__ACTIVITY__
In the items below, edit the lines starting at the one containing "ستكون أبرد العواصم العربية، حيث يُنتظر أن" and ending at the one containing "بـ 20°م، في حين تسجل كل من بيروت والقاهرة" by replacing "دمشق" with "عمّان", keeping everything else the same. Return only those lines.

__RECORDED DATA__
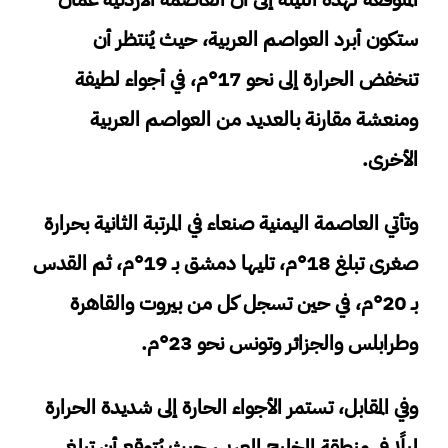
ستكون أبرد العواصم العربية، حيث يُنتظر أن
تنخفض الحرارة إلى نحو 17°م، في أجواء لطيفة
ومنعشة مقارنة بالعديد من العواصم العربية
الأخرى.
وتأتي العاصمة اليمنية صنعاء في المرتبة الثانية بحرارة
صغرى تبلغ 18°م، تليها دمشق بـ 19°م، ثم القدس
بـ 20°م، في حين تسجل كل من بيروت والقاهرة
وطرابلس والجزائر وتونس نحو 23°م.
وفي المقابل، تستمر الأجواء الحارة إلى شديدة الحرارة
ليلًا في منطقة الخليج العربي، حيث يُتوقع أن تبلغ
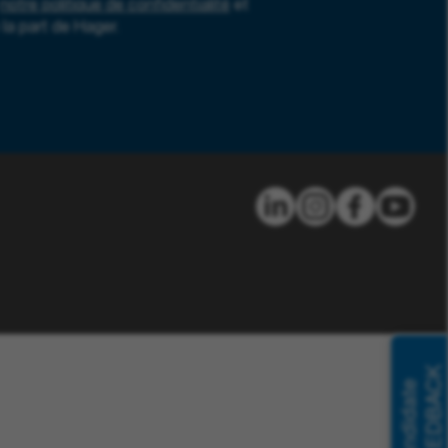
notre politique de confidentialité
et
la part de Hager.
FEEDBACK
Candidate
* * *
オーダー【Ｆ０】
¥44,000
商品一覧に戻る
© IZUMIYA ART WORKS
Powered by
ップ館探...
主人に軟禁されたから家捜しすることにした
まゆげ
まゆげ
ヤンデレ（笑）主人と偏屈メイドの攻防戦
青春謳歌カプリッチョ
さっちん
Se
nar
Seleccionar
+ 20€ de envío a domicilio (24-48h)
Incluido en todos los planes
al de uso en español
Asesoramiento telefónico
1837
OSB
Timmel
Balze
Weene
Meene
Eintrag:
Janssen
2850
==
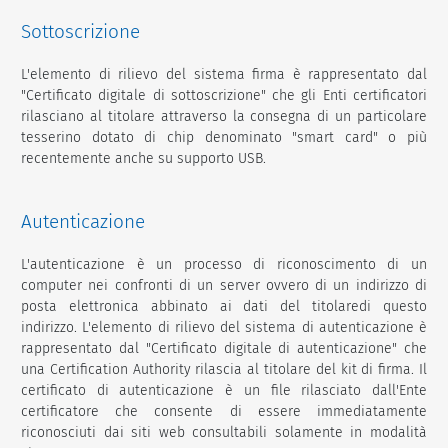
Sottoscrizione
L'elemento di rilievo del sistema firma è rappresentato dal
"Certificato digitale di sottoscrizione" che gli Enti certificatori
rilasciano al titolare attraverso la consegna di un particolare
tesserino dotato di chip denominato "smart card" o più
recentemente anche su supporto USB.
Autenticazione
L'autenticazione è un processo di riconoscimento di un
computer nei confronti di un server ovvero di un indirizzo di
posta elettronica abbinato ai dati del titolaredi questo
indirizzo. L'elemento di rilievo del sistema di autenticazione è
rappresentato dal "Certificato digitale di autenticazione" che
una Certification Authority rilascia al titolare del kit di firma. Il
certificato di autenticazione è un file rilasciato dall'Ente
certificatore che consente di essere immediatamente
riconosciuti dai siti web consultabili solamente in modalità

__WRITTEN SOLUTION__
ستكون أبرد العواصم العربية، حيث يُنتظر أن
تنخفض الحرارة إلى نحو 17°م، في أجواء لطيفة
ومنعشة مقارنة بالعديد من العواصم العربية
الأخرى.
وتأتي العاصمة اليمنية صنعاء في المرتبة الثانية بحرارة
صغرى تبلغ 18°م، تليها عمّان بـ 19°م، ثم القدس
بـ 20°م، في حين تسجل كل من بيروت والقاهرة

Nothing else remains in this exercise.